Android uses security mechanisms such as selino and sandboxes, which often make exploits difficult, if not impossible. Despite the challenge, successful Android rooting shows that Dirty Pipe is a viable attack vector against vulnerable devices.

“It’s exciting because most Linux kernel vulnerabilities will not be useful for Android exploits,” he said. Valentina Palmiotti, Principal security researcher at security firm Grapl, in an interview. The vulnerability is “notable because there have only been a few public Android LPEs in recent years (compare that to iOS where there have been many). Although it only runs 5.8 cores and above, it is limited to the two devices we saw in the demo.”

at View a video Posted on Twitter, a security researcher asked to be identified only through his Twitter account fire 30 He runs a custom app that he wrote, first on the Pixel 6 Pro and then on the Samsung S22. Within seconds, a reverse shell opens giving full root access on a computer connected to the same Wi-Fi network. From there, the Fire30 has the ability to bypass most Android built-in security measures.

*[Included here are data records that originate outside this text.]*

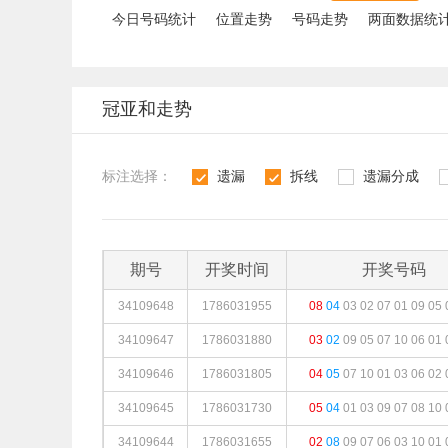
今日号码统计
位置走势
号码走势
两面数据统
冠亚和走势
标注选择：
遗漏
拆线
遗漏分成
1
2
3
4
期号
开奖时间
开奖号码
34109648
1786031955
08
04
03
02
07
01
09
05
34109647
1786031880
03
02
09
05
07
10
06
01
34109646
1786031805
04
05
07
10
01
03
06
02
34109645
1786031730
05
04
01
03
09
07
08
10
34109644
1786031655
02
08
09
07
06
03
10
01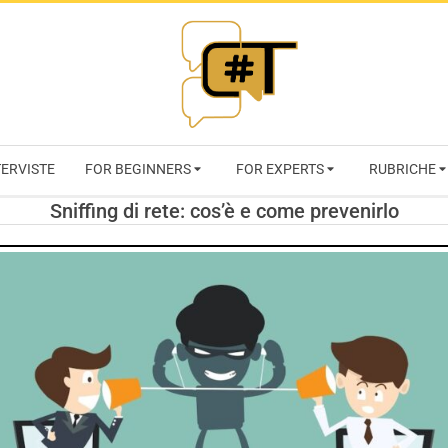
RIVISTA
TERVISTE
FOR BEGINNERS
FOR EXPERTS
RUBRICHE
CYBERSECURI
Sniffing di rete: cos’è e come prevenirlo
TRENDS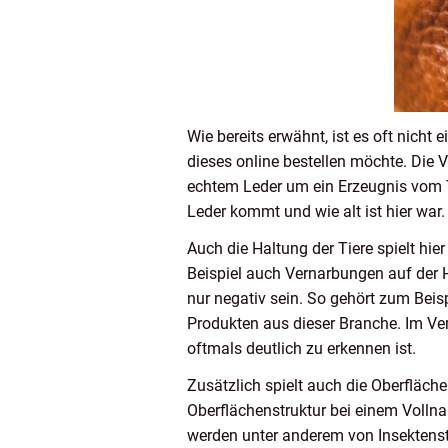
Wie bereits erwähnt, ist es oft nicht 
dieses online bestellen möchte. Die 
echtem Leder um ein Erzeugnis vom Tie
Leder kommt und wie alt ist hier war.
Auch die Haltung der Tiere spielt hi
Beispiel auch Vernarbungen auf der Ha
nur negativ sein. So gehört zum Beis
Produkten aus dieser Branche. Im Ver
oftmals deutlich zu erkennen ist.
Zusätzlich spielt auch die Oberfläche
Oberflächenstruktur bei einem Vollna
werden unter anderem von Insektenst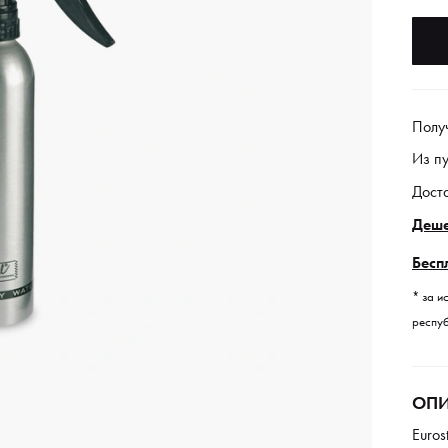
Полу
Из п
Дост
Деше
Бесп
* за и
респуб
ОПИ
Euros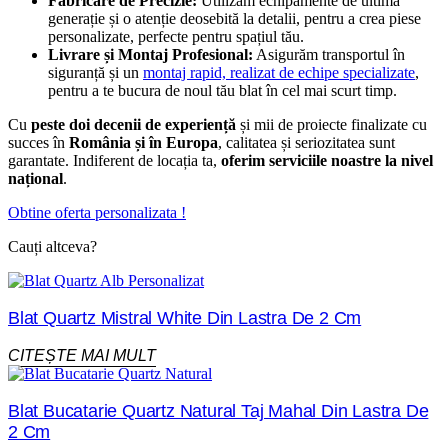
Fabricare de Precizie:
Utilizăm echipamente de ultimă
generație și o atenție deosebită la detalii, pentru a crea piese
personalizate, perfecte pentru spațiul tău.
Livrare și Montaj Profesional:
Asigurăm transportul în
siguranță și un
montaj rapid, realizat de echipe specializate
,
pentru a te bucura de noul tău blat în cel mai scurt timp.
Cu
peste doi decenii de experiență
și mii de proiecte finalizate cu
succes în
România și în Europa
, calitatea și seriozitatea sunt
garantate. Indiferent de locația ta,
oferim serviciile noastre la nivel
național
.
Obtine oferta personalizata !
Cauți altceva?
Blat Quartz Mistral White Din Lastra De 2 Cm
CITEȘTE MAI MULT
Blat Bucatarie Quartz Natural Taj Mahal Din Lastra De
2 Cm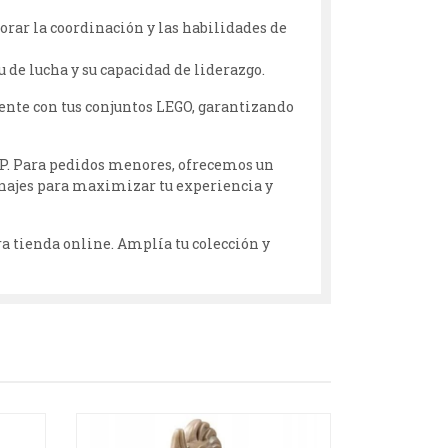
jorar la coordinación y las habilidades de
tu de lucha y su capacidad de liderazgo.
nte con tus conjuntos LEGO, garantizando
P. Para pedidos menores, ofrecemos un
sonajes para maximizar tu experiencia y
ra tienda online. Amplía tu colección y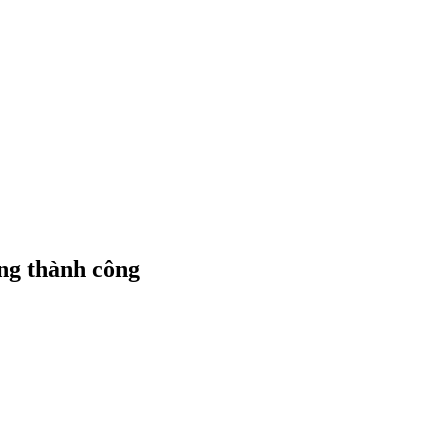
ộng thành công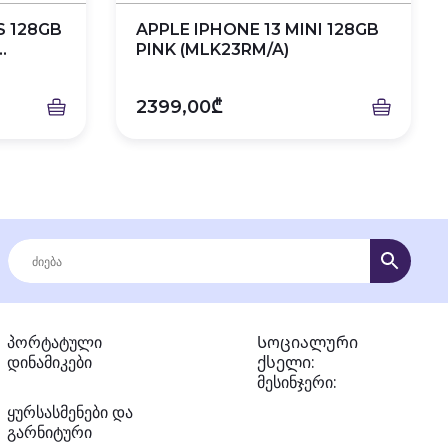
S 128GB
APPLE IPHONE 13 MINI 128GB
.
PINK (MLK23RM/A)
2399,00₾
პორტატული
Სოციალური
დინამიკები
ქსელი:
მესინჯერი:
ყურსასმენები და
გარნიტური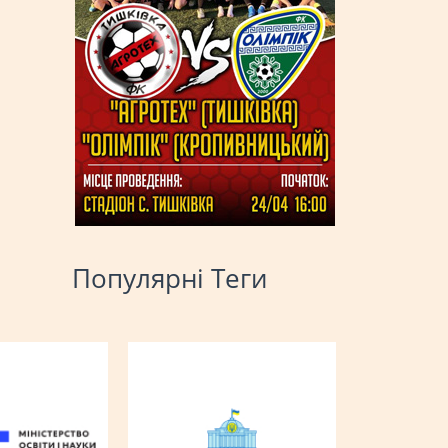
Популярні Теги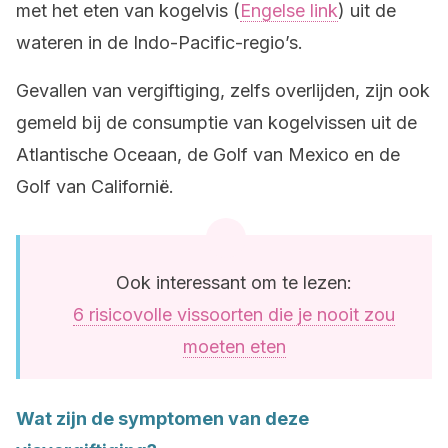
met het eten van kogelvis (
Engelse link
) uit de
wateren in de Indo-Pacific-regio’s.
Gevallen van vergiftiging, zelfs overlijden, zijn ook
gemeld bij de consumptie van kogelvissen uit de
Atlantische Oceaan, de Golf van Mexico en de
Golf van Californië.
Ook interessant om te lezen:
6 risicovolle vissoorten die je nooit zou
moeten eten
Wat zijn de symptomen van deze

The achieved root is restricted, which means it can’t survive on reboot. This means that hobbyists who want to root their devices so that they have capabilities that are not normally available, must perform the procedure every time the phone is turned on, which is an unattractive requirement for many rooting hobbyists. However, researchers may find this technique more valuable, as it allows them to make diagnoses that would not otherwise be possible.

But perhaps the most interested group are people trying to install malicious tools. As the video shows, the attacks are likely to be quick and stealthy. All that is required is local access to the device, usually in the form of running a malicious application. Even if the world of vulnerable hardware is relatively young, there is no doubt that Dirty Pipe can be used to completely conquer it.

“This is a highly reliable exploit that will work without customization on all vulnerable systems,” Christoph Heibeizen, head of security research at mobile security firm Lookout, wrote in an email. “This makes it a very attractive exploit for attackers to use. I would expect armed versions of the exploit to emerge, and they will be used as the preferred exploit when a vulnerable device is encountered because the exploit is reliable. Also, it might be a good idea to be included in rooting tools for users who are rooting their own devices.” “

It also makes sense that other types of devices running weak versions of Linux can also be easily rooted using Dirty Pipe. On Monday, storage device maker QNAP said that some of its NAS devices are affected by the vulnerability and the company’s engineers are in the process of thoroughly investigating how this happened. QNAP does not currently have any mitigations and recommends users to check back and install security updates as soon as they are available.